In such mechanical seal shown in FIG. 1, the high pressure gas in the high pressure side X flows through the ventilating groove 70, the porous ring 6 and the porous sealing face 11 toward the rotary seal ring 2. The gas in the relief space 60 maintains some gas pressure. The distribution of the pressure at the sealing face of the nonrotary seal ring 1 is shown in FIG. 2 as lines a, b and c. A line d represents the pressure which the back end of the nonrotary seal ring 1 receives. When the sealing face of the nonrotary seal ring 1 is closest to the sealing face of the rotary seal ring 2, as shown in FIG. 1 the pressure on the face is high as shown by line c. When the nonrotary seal ring 1 is more distant from the rotary seal ring 2, as shown in FIG. 5, the pressure decreases in the gap therebetween as shown by line a and this creates a vacuum force. Thus the pressure in the gap will then increase the balance with the force pushing the nonrotary seal ring 1 toward the rotary seal ring 2 at the line b, and the operation is carried out at this stable condition.

Since ventilation (or flowing the gas) through the porous ring 6 can be made very small, the gap between the nonrotary seal ring 1 and the rotary seal ring 2 can be very small.
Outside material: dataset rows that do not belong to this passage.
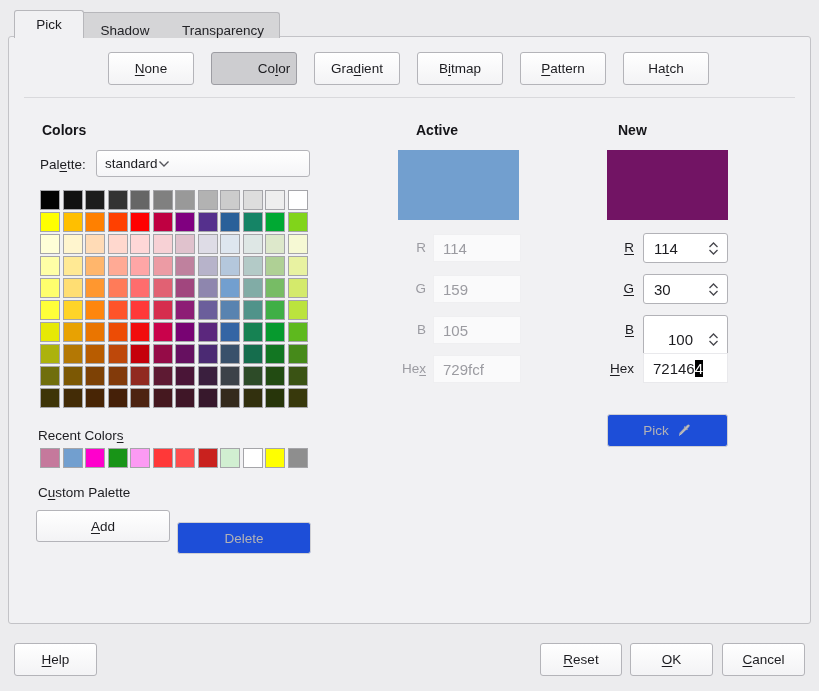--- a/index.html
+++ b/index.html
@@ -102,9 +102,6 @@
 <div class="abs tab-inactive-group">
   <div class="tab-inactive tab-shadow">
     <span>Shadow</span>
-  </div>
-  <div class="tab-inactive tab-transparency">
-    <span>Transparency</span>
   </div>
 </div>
The gap is adjustable by controlling the balance factor of the nonrotary seal ring 1 and/or the ventilation of the porous materials of the porous ring 6. The ventilation may be decreased by reducing the number or the diameter of pores, so that the gap between the nonrotary seal ring 1 and the rotary seal ring 2 can be reduced. On the other hand the gap can be enlarged by increasing the number or the diameter of the pores. Such adjustment of the gap can be controlled by adjusting the thickness in the axial direction of the porous ring 6.

It is easier to mount the porous ring 6 on the nonosmotic ring 5 than to form holes on sealing faces in the prior art. The small diameter thin portion 76 of the nonosmotic ring 5 gives elasticity to the nonosmotic ring 5 to bend the portion 76 so as to move the outer fringe 62 apart from the rotary seal ring 2, which prevents improper contact between the outer fringe 62 and the rotary seal ring 2 and the extraordinary torque generated at the rotary seal ring 2 by such contact. Furthermore the relief groove 60 provides the porous ring 6 with the thin portion 61 which also gives elasticity to the porous ring 6 per se and the unwanted contact between the outer fringe 62 and the rotary seal ring 2 is further effectively prevented thereby.

FIG. 3 shows a graph indicating the difference of the values of leakage and contact torque between the noncontact mechanical seal of FIG. 1 and the noncontact mechanical seal of the prior art which include holes for ventilation and cannot provide elasticity. White circles indicate the rotation torque of the embodiment of FIG. 1 and white triangles indicate the leakage of the embodiment. Black circles indicate the rotation torque of the prior art and black triangles indicate the leakage of the prior art. The abscissa expresses the gas pressure of the sealed gas in the high pressure side X.

Since the mechanical seal of the invention provides an elasticity effect at the outer fringe 62, unwanted contact does not happen and therefore the rotation torque is small. Furthermore it is obvious that the leakage is larger at higher pressure than the prior art because of the small gap of the sealing faces. On the other hand, the torque of the prior mechanical seal increase as the pressure in the high pressure side X increases as shown by the black circles in FIG. 33, which is caused by the bending of the outer fringe of the sealing ring of the prior art toward the opposite counter sealing ring due to the pressure in the high pressure side X.

The ventilation of the porous ring 6 may not substantially change as the face of the porous ring 6 wears, which is contrary to prior noncontact mechanical seal. This provides stable and reliable sealing.